The radar base became known as the Red Cliff Air/Radar Station. Construction began here in 1951 on an AN/CPS-6B radar system, an operations building, several barracks buildings, a steam/power plant, motor pool, and several other essential buildings. It was completed and opened in 1953. Lower on the hill near the site of an American WWII gun battery, an AN/CPS-5 radar and operations building were constructed during this time as well. 

Summary

The Cold War era radar station once protected North America. Today it lies abandoned on a hill near Logy Bay. 

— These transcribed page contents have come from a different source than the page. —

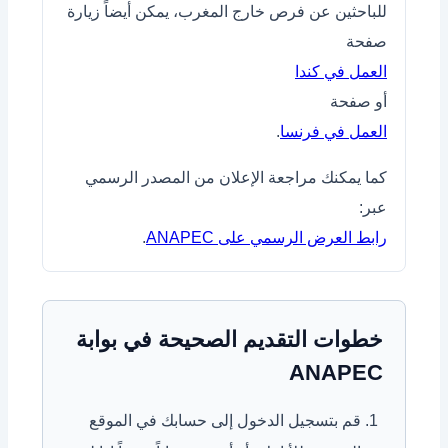
للباحثين عن فرص خارج المغرب، يمكن أيضاً زيارة
صفحة
العمل في كندا
أو صفحة
العمل في فرنسا
.
كما يمكنك مراجعة الإعلان من المصدر الرسمي
عبر:
رابط العرض الرسمي على ANAPEC
.
خطوات التقديم الصحيحة في بوابة
ANAPEC
قم بتسجيل الدخول إلى حسابك في الموقع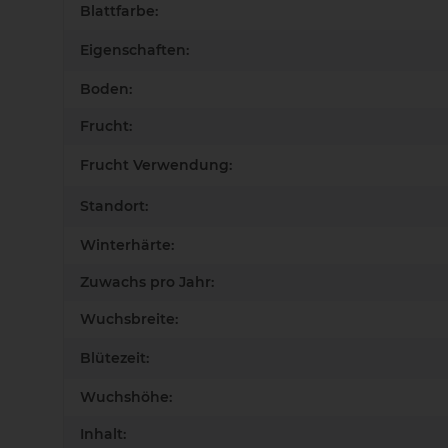
Blattfarbe:
Eigenschaften:
Boden:
Frucht:
Frucht Verwendung:
Standort:
Winterhärte:
Zuwachs pro Jahr:
Wuchsbreite:
Blütezeit:
Wuchshöhe:
Inhalt: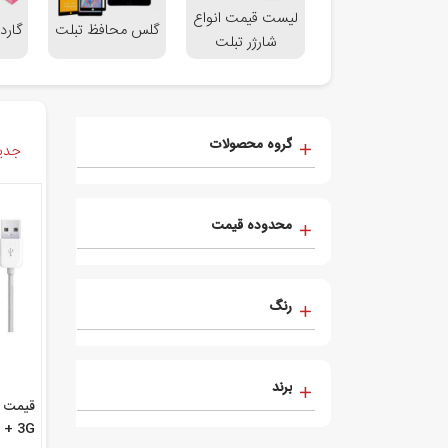
لیست قیمت انواع
گلس محافظ تبلت
گارد
شارژر تبلت
گروه محصولات
جدید
محدوده قیمت
رنگ
برند
i + 3G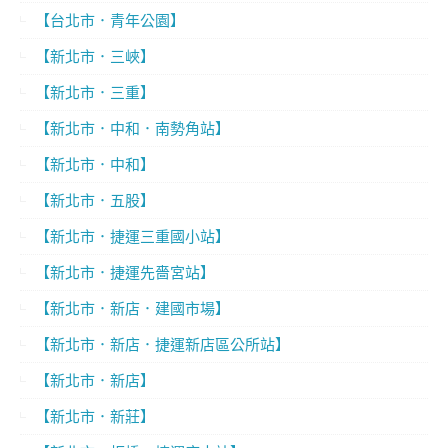
【台北市．青年公園】
【新北市．三峽】
【新北市．三重】
【新北市．中和．南勢角站】
【新北市．中和】
【新北市．五股】
【新北市．捷運三重國小站】
【新北市．捷運先嗇宮站】
【新北市．新店．建國市場】
【新北市．新店．捷運新店區公所站】
【新北市．新店】
【新北市．新莊】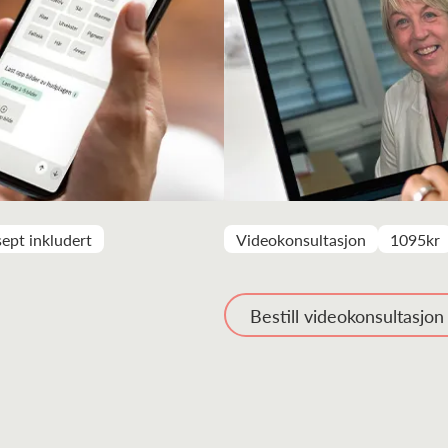
ept inkludert
Videokonsultasjon
1095kr
Bestill videokonsultasjon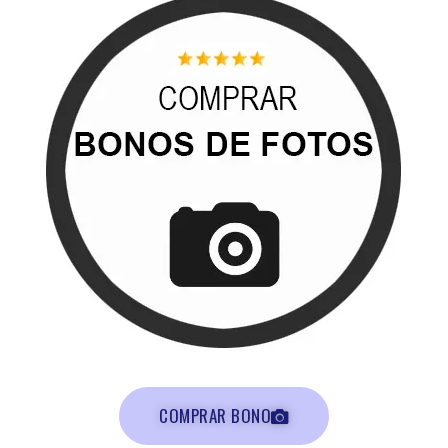
COMPRAR BONO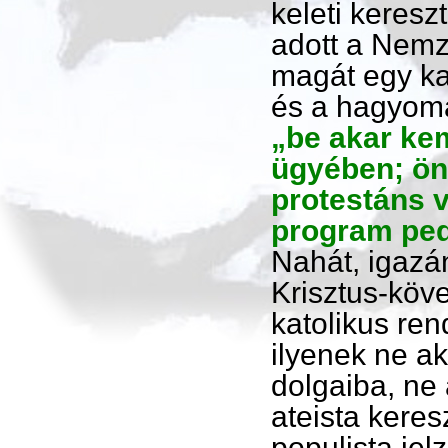
keleti keres
adott a Nemz
magát egy ka
és a hagyomán
„be akar ke
ügyében; önti
protestáns 
program pedi
Nahát, igazán
Krisztus-köv
katolikus ren
ilyenek ne ak
dolgaiba, ne 
ateista keres
populista jel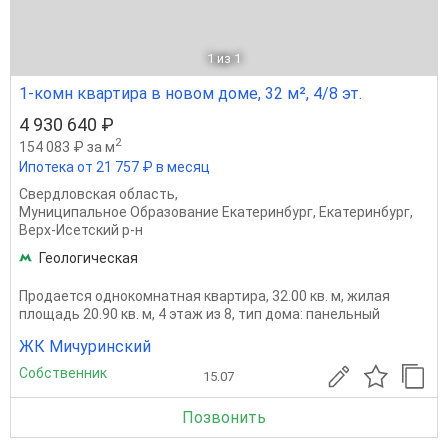
1
из 1
1-комн квартира в новом доме, 32 м², 4/8 эт.
4 930 640 ₽
2
154 083 ₽ за м
Ипотека от 21 757 ₽ в месяц
Свердловская область
,
Муниципальное Образование Екатеринбург
,
Екатеринбург
,
Верх-Исетский р-н
Геологическая
Продается однокомнатная квартира, 32.00 кв. м, жилая
площадь 20.90 кв. м, 4 этаж из 8, тип дома: панельный
ЖК Мичуринский
Собственник
15.07
Позвонить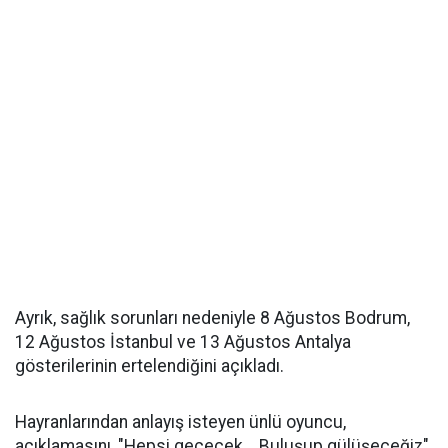
Ayrık, sağlık sorunları nedeniyle 8 Ağustos Bodrum,
12 Ağustos İstanbul ve 13 Ağustos Antalya
gösterilerinin ertelendiğini açıkladı.
Hayranlarından anlayış isteyen ünlü oyuncu,
açıklamasını, "Hepsi geçecek... Buluşup gülüşeceğiz"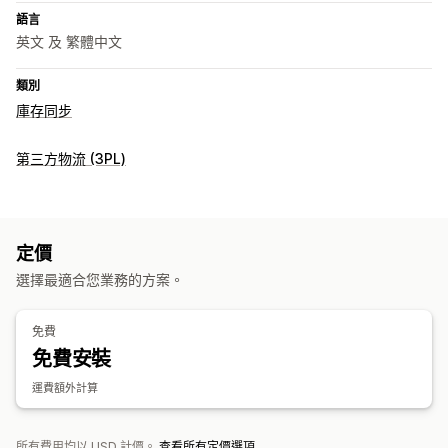
語言
英文 及 繁體中文
類別
庫存同步
第三方物流 (3PL)
定價
選擇最適合您業務的方案。
免費
免費安裝
運費額外計算
所有費用均以 USD 計價。
查看所有定價選項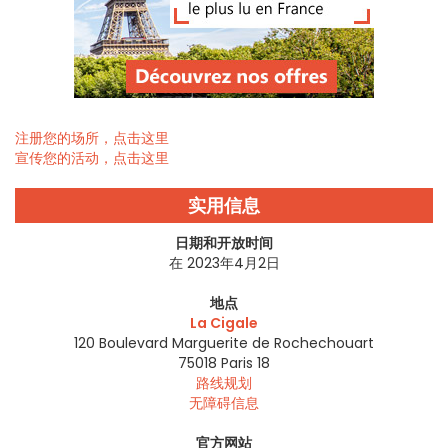
注册您的场所，点击这里
宣传您的活动，点击这里
实用信息
日期和开放时间
在 2023年4月2日
地点
La Cigale
120 Boulevard Marguerite de Rochechouart
75018
Paris 18
路线规划
无障碍信息
官方网站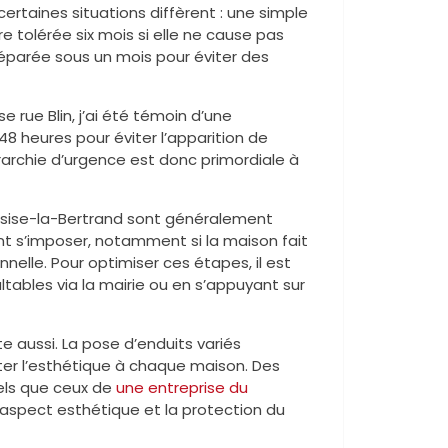
certaines situations diffèrent : une simple
tolérée six mois si elle ne cause pas
e réparée sous un mois pour éviter des
se rue Blin, j’ai été témoin d’une
8 heures pour éviter l’apparition de
érarchie d’urgence est donc primordiale à
ssise-la-Bertrand sont généralement
t s’imposer, notamment si la maison fait
nelle. Pour optimiser ces étapes, il est
tables via la mairie ou en s’appuyant sur
e aussi. La pose d’enduits variés
pter l’esthétique à chaque maison. Des
tels que ceux de
une entreprise du
s l’aspect esthétique et la protection du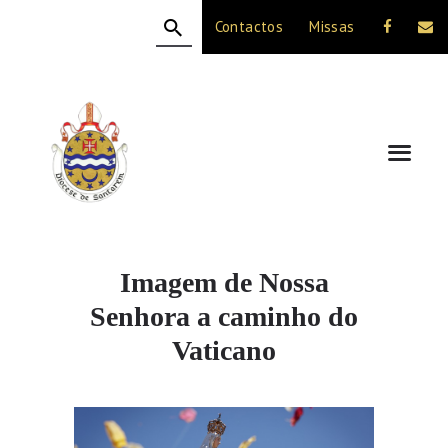
Contactos
Missas
HOME
A DIOCESE
CELEBRAÇÃO
VIDA CRISTÃ
NOTÍCIAS
JUBILEU 50 ANOS
Imagem de Nossa
Senhora a caminho do
Vaticano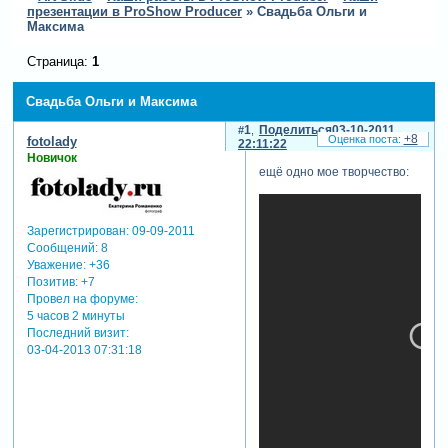
презентации в ProShow Producer
»
Свадьба Ольги и
Максима
Страница:
1
Свадьба Ольги и Максима
1
Поделиться
03-10-2011
+8
fotolady
22:11:22
Новичок
ещё одно мое творчество:
Зарегистрирован
: 09-09-2011
Сообщений:
8
Уважение:
+36
Позитив:
+7
Провел на форуме:
5 часов 2 минуты
Последний визит:
03-04-2013 07:31:18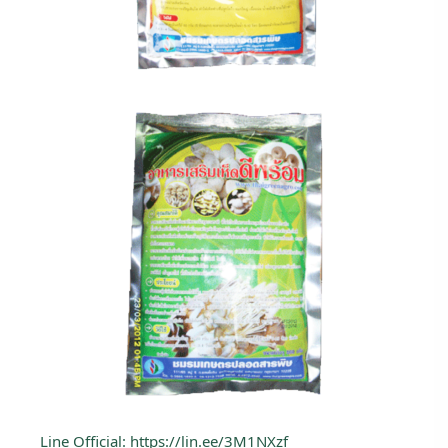
Line Official:
https://lin.ee/3M1NXzf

In charge of the Red Cliff Radar Station was the 108th AC&W Squadron who later became re-designated as the 642nd Aircraft Control and Warning Squadron in 1953. These american servicemen operated the radar which they used to record unidentified aircraft's speed, height, and direction. If an unidentified aircraft was found, the information was passed on to intercept fighter jets nearby. The base also served as a navigational aid for friendly aircraft in the area and ended up answering many search and rescue calls during its operation. Red cliff was commanded by Fort Pepperrell (located on the north shore of Quidi Vidi Lake).

 

Like all Pine Tree Line radar stations, Red Cliff was built to be completely self contained and self supporting. This meant the base was able to produce its own power, provide its own water and contained living quarters for personal working on the base.

 

In the picture above the entrance to a large underground water tank can be seen in the foreground. It still remains intact and can be climbed into by an old, metal ladder. Behind it is the remains of the power plant and fallen down steam plant. Some walls and water tank supports are still standing but for the most part it is completely fallen down.